Sheffield Victoria opened in 1845, however due to increased demand it needed an extension early on.
This was completed and the station re-opened in September 1851.
It served the famous ‘Woodhead’ route from Woodburn to Manchester,
in which three very famous trains ran from the station, these were the ‘Master Cutler’, The ‘South yorkshireman’, and the ‘Sheffield Pullman’.
The services called at many major stations such as Brighton, Nottingham Victoria, Portsmouth, Lincoln, London Kings Cross, Liverpool and many more.
Although the 1950s saw services at the station reach their peak, this period also marked the beginning of its decline.
In 1953 Barnsley was an early casualty as the line ran almost parallel to the former Midland Railway's Sheffield Midland - Barnsley line, serving mostly the same communities. By the end of the decade, the expresses to Marylebone were either cut or re-routed to Kings Cross (in the case of The Master Cutler).

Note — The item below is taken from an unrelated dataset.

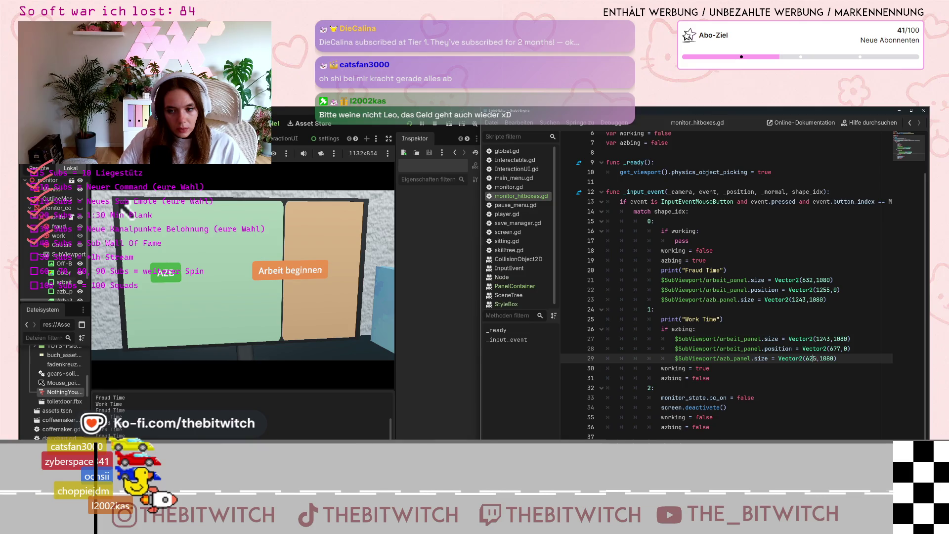
text(1)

In the mid-1960s there was a concerted effort to concentrate Victoria's remaining local and express train services at Sheffield Midland, leaving Victoria with just an hourly Manchester service and the daily Liverpool-Harwich "Continental".
Sadly Mr Beeching brought down the axe on Victoria and after a much publicised outcry the station closed on the 5th of January 1970.
In 1989 the station buildings were completely demolished to make way for an extension to the nearby Victoria hotel.